AAAARRRRRGGGGG!!!!!!!
the look in his eyes said it ALL! I CAN SEE HE WANTS TO COME HOME...WE NEED TO WORK THROUGH THE OTHER ISSUES TOGETHER,AND HE ON HIMSELF!!!!!
i am so frustrated that i opened up, only to be let down!
opinions on what i should do next...i am planning on just letting it go without saying another word...let him think about it for a while...


----------



## Corpuswife (Apr 24, 2009)

He's your husband. You aren't a statue. You have feelings too and are working through a difficult time. It's ok that you shared with him. He needs to know the effect that he's having...

All that aside. Don't mention it again. Just move on, like you have and show him your nice side. 

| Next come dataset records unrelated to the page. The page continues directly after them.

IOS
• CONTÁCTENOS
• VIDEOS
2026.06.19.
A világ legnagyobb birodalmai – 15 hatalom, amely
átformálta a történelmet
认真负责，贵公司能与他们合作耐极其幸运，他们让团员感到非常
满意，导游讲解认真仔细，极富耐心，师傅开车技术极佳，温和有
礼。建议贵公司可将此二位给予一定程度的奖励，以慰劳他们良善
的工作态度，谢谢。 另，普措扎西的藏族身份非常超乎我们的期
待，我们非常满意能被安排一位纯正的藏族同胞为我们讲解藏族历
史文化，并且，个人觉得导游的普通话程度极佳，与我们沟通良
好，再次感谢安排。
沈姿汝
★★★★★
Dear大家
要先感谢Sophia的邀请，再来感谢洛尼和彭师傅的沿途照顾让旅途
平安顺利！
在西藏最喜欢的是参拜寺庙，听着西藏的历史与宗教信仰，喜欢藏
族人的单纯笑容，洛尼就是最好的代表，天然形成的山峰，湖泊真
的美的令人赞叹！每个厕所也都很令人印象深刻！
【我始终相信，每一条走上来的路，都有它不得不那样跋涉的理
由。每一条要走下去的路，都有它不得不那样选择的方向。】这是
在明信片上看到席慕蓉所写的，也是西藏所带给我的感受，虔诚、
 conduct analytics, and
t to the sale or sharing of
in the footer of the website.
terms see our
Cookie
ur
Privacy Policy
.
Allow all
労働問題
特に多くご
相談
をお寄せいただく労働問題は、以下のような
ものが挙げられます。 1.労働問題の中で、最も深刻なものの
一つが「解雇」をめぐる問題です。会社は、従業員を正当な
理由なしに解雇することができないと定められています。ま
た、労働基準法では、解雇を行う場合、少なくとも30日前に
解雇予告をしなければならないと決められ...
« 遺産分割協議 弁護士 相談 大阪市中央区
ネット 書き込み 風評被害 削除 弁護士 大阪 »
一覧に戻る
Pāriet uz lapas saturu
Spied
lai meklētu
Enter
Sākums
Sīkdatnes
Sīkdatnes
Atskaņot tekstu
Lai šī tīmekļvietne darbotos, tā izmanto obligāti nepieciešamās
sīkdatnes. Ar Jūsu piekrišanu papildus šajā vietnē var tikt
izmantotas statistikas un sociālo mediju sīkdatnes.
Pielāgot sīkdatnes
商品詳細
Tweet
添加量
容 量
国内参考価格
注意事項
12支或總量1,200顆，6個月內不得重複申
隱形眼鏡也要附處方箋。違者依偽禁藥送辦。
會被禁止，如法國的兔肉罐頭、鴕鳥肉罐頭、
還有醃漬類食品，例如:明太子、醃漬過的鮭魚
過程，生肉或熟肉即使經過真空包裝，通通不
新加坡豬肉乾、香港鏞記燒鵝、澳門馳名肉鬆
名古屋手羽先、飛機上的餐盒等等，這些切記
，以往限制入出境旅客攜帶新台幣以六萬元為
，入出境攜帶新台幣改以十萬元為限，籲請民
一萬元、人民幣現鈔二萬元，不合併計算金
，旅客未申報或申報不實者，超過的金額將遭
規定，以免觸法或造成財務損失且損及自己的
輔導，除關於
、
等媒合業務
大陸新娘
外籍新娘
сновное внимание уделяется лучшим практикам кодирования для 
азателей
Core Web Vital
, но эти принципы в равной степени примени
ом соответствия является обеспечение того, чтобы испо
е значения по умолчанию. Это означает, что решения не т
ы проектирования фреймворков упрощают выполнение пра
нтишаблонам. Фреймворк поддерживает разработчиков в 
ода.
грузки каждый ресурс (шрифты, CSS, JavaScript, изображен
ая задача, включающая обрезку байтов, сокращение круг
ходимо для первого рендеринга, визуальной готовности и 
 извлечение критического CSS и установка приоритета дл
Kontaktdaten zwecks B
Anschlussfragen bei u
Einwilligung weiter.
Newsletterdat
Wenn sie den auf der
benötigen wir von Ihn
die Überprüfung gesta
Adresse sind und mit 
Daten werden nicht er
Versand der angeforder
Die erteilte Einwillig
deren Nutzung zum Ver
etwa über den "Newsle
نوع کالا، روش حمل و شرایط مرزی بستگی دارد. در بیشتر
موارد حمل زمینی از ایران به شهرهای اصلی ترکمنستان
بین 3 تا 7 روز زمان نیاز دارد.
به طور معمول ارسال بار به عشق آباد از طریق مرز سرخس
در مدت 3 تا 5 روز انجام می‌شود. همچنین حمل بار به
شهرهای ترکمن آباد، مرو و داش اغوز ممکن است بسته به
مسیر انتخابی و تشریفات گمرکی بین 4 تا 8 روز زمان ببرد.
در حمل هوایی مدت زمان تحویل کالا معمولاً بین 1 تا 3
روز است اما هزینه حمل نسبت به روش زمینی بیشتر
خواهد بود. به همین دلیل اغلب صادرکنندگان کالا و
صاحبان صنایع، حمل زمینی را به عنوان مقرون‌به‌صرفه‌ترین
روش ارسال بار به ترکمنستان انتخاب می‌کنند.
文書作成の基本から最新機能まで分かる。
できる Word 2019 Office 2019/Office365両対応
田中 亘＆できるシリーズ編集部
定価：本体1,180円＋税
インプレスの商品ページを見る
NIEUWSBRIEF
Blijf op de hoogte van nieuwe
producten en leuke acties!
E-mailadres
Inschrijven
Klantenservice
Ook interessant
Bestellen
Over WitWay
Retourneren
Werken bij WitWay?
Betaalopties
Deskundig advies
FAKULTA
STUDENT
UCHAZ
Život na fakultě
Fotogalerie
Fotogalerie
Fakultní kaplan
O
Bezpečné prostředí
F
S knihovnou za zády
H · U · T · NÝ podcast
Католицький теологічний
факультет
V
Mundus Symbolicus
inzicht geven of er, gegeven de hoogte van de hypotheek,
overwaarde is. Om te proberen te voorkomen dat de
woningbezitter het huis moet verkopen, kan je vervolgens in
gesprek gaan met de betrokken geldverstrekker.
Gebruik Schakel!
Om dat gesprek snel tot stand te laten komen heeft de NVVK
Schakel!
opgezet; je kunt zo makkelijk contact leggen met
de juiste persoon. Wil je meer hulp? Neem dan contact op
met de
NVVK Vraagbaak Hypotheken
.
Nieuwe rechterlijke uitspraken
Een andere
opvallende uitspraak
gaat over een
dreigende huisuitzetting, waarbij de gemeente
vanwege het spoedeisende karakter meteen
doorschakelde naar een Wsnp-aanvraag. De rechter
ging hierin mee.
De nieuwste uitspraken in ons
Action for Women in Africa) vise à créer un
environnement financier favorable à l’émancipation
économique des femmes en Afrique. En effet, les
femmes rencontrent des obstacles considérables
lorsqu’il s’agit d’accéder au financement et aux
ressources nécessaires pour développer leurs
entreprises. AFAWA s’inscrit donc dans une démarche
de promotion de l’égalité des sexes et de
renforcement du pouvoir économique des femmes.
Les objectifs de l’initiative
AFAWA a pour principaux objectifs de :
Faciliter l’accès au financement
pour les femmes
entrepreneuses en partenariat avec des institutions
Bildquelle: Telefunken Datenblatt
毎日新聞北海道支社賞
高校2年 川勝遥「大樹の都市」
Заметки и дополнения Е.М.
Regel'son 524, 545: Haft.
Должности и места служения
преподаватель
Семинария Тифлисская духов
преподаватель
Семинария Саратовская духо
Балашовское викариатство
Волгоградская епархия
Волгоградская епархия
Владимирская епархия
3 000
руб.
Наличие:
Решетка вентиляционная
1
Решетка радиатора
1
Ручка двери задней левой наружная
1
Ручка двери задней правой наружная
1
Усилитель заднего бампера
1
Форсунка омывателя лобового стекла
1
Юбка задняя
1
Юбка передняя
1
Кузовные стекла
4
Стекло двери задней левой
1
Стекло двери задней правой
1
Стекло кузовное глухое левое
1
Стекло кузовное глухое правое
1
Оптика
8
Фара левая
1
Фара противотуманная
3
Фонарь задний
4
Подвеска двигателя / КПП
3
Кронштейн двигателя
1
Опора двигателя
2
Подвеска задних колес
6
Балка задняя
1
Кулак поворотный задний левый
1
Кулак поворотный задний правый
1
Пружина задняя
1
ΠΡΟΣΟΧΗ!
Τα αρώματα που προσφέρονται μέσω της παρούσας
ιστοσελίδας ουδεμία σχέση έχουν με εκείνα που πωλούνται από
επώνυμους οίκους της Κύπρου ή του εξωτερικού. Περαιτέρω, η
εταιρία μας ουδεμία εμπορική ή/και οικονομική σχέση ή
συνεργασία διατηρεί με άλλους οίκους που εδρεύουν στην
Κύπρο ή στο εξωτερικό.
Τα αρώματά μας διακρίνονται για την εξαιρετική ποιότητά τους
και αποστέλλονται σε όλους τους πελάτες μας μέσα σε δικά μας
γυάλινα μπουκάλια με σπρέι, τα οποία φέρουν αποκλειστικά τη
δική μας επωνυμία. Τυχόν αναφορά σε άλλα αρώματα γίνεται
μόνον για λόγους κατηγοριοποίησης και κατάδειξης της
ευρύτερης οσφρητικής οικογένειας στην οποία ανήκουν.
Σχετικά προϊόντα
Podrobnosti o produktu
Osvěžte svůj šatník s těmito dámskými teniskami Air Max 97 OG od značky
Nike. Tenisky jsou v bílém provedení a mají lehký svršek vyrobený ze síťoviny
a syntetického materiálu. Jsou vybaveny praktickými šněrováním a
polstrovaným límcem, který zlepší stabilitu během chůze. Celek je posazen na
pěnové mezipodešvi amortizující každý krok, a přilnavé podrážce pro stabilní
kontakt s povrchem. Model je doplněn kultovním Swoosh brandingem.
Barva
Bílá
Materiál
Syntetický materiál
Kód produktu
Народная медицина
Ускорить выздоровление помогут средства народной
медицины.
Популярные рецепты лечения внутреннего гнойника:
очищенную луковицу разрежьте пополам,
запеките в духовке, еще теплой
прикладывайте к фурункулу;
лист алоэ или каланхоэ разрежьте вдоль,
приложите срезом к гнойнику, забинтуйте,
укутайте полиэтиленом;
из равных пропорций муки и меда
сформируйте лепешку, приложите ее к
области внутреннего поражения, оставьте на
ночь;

We all know marriage isn't all great or even good. WE are supposed to be there to support each other. Now, as the left spouse, we are walking on eggshells. This is not your normal marriage.


----------



## Ash22 (Oct 21, 2009)

I agree with CW. First of all, you didn't do anything wrong. You had an emotional moment to put it lightly, and that happens. Look at the situation you are dealing with it, it will happen. And yes he asked and you told him. But then thats that. You told him what you were feeling, how this is effecting you, how you've changed and so forth, and you were in a sense let down by his response. I wouldn't bring it up again to him. Remember:actions speak louder than words. He now knows this, let him do with it what he may. Just be strong. Easier said than done, until one day it becomes second nature. Just stay strong.


----------



## lost1234 (Aug 24, 2009)

thanks c, and ash...guess what? he is here now...snoring away so loudly i cant even sleep. hmmm, after leaving po'd maybe, just maybe he thought about it!
i expect him to go to work in the morning and continue this shi**y routine he has made of our lives.when you dont expect anything you can not be let down...
thanks for the re-charge! game on again...so to speak!


----------



## Corpuswife (Apr 24, 2009)

Game on alright!


----------



## Loving Husband (Aug 3, 2009)

I don't like these games. They hurt a lot.. Why not Monopoly??


----------